WASHINGTON – House Judiciary Committee Chairman Bob Goodlatte (R-Va.) said congressional Republicans plan to combat foreign “abuse” of the U.S. asylum system.
“Asylum is a very important principle that America uses to allow people to escape from torture and other types of mistreatment in our countries; however, it is abused and you can tell that’s the case when people come here and they’re fine until they are told they are not going to be able to stay and they say, ‘I want asylum.’ Well, in many of those instances we’re not sure asylum is an appropriate measure,” Goodlatte said during a recent Federalist Society event focused on the House Judiciary Committee agenda at the National Press Club.
“They are then released into the interior of the country, and guess what? They never come back to assert their asylum claim so that needs to be reformed,” he added.
He noted House Oversight and Government Reform Committee Chairman Jason Chaffetz (R-Utah), also a member of the Judiciary committee, has reform legislation.
Goodlatte said new Homeland Security Secretary Gen. John Kelly is focused on changing the Obama administration’s “catch and release” approach toward undocumented immigrants.
“Catch and release” refers to federal authorities releasing migrants who are caught illegally crossing into the U.S. instead of holding them until their immigration court hearing. In many cases, undocumented immigrants who are caught and released do not appear for their hearings.
“Rep. John Carter from Texas has legislation to address the catch and release problem, and some of that maybe addressed by changed policy,” Goodlatte said.
He also said Congress would eventually have to reform some of the U.S. legal immigration programs, such as the EB-5 immigrant investor program.
According to Goodlatte, the U.S. issues more than a million green cards per year, but only 12 percent of those are related to education and skills needed in the country. He said Rep. Darrell Issa (R-Calif.) has sponsored legislation that deals with high-skilled foreign workers.
“Of that 12 percent, 7 percent are family members – only 5 percent of a million-plus green cards go on that basis,” he said. “We need to shift that and he has legislation that helps us do that.”
Goodlatte emphasized that Republicans in Congress have to wait and see what direction President Trump goes on immigration reform before deciding the best way forward.
“I think he intends to do a lot, but exactly what he does will set the tone for what we can do in the Congress to address all of these areas including the people who are not lawfully here right now. So I think the president has shown he is going to be very active in this area and we will follow that.”
Goodlatte defended his committee staffers who worked with the Trump administration on the executive order that pauses refugee programs and restricts travel from seven Muslim-majority countries. It has been suspended by the courts.

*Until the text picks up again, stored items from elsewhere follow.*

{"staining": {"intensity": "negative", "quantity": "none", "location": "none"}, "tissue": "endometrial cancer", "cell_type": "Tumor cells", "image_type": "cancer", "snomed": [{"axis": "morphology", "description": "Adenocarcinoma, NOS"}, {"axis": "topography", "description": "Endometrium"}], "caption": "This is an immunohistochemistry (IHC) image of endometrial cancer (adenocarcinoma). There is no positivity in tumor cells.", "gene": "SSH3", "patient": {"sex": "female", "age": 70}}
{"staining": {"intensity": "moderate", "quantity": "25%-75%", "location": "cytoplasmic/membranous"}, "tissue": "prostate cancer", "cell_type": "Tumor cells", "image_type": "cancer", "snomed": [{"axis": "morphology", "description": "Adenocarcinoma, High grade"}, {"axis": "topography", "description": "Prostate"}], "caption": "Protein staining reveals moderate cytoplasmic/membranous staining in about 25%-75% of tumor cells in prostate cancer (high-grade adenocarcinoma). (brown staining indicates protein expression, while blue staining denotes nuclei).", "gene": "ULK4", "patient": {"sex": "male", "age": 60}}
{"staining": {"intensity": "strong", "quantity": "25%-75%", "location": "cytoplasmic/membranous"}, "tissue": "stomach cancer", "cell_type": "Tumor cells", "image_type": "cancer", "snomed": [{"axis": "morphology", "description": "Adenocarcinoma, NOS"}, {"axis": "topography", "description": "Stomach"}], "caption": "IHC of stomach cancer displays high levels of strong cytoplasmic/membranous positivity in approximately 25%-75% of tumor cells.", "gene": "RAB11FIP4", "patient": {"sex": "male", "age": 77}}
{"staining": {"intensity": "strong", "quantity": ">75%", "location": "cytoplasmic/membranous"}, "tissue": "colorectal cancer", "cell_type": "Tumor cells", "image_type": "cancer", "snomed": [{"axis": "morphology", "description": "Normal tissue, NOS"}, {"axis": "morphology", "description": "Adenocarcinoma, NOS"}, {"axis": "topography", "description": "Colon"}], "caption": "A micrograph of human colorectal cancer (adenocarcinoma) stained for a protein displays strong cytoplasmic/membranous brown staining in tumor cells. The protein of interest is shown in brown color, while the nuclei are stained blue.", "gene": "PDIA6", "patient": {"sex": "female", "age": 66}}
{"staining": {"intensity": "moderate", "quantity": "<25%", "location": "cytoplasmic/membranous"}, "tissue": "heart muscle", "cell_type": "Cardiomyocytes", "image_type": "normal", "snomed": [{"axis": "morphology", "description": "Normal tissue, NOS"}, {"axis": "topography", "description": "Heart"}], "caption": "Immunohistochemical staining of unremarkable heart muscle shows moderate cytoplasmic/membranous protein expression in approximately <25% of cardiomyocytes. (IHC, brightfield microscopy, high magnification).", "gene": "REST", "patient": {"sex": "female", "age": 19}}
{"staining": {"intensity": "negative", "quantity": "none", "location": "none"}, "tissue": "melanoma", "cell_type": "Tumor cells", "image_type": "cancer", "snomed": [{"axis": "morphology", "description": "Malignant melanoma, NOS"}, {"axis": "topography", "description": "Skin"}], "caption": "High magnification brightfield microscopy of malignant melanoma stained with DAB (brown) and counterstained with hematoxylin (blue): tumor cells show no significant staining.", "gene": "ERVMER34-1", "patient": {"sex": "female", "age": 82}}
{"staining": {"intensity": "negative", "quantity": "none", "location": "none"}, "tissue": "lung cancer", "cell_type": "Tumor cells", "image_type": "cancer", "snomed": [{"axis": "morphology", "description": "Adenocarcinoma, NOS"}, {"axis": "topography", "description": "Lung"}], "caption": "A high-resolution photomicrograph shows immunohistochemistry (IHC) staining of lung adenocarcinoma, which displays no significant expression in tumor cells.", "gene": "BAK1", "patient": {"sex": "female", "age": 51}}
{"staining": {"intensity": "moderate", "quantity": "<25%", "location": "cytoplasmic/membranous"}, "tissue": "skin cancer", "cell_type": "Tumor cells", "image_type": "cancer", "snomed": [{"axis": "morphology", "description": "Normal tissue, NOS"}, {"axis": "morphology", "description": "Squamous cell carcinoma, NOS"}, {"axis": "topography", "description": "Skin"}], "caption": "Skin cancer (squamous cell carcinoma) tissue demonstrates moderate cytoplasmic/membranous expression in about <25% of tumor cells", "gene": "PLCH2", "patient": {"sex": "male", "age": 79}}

“It’s commonplace for Republican and Democratic staff to lend their expertise to presidential transition teams,” he said. “In fact, it’s so commonplace that the Ethics Committee proactively issues guidance every presidential election cycle blessing this activity.”
Following the event, PJM asked Goodlatte if he agreed with Trump’s decision to ask FBI Director James Comey to continue his term in the position. The chairman declined to comment.
“I really can’t take any questions,” he said.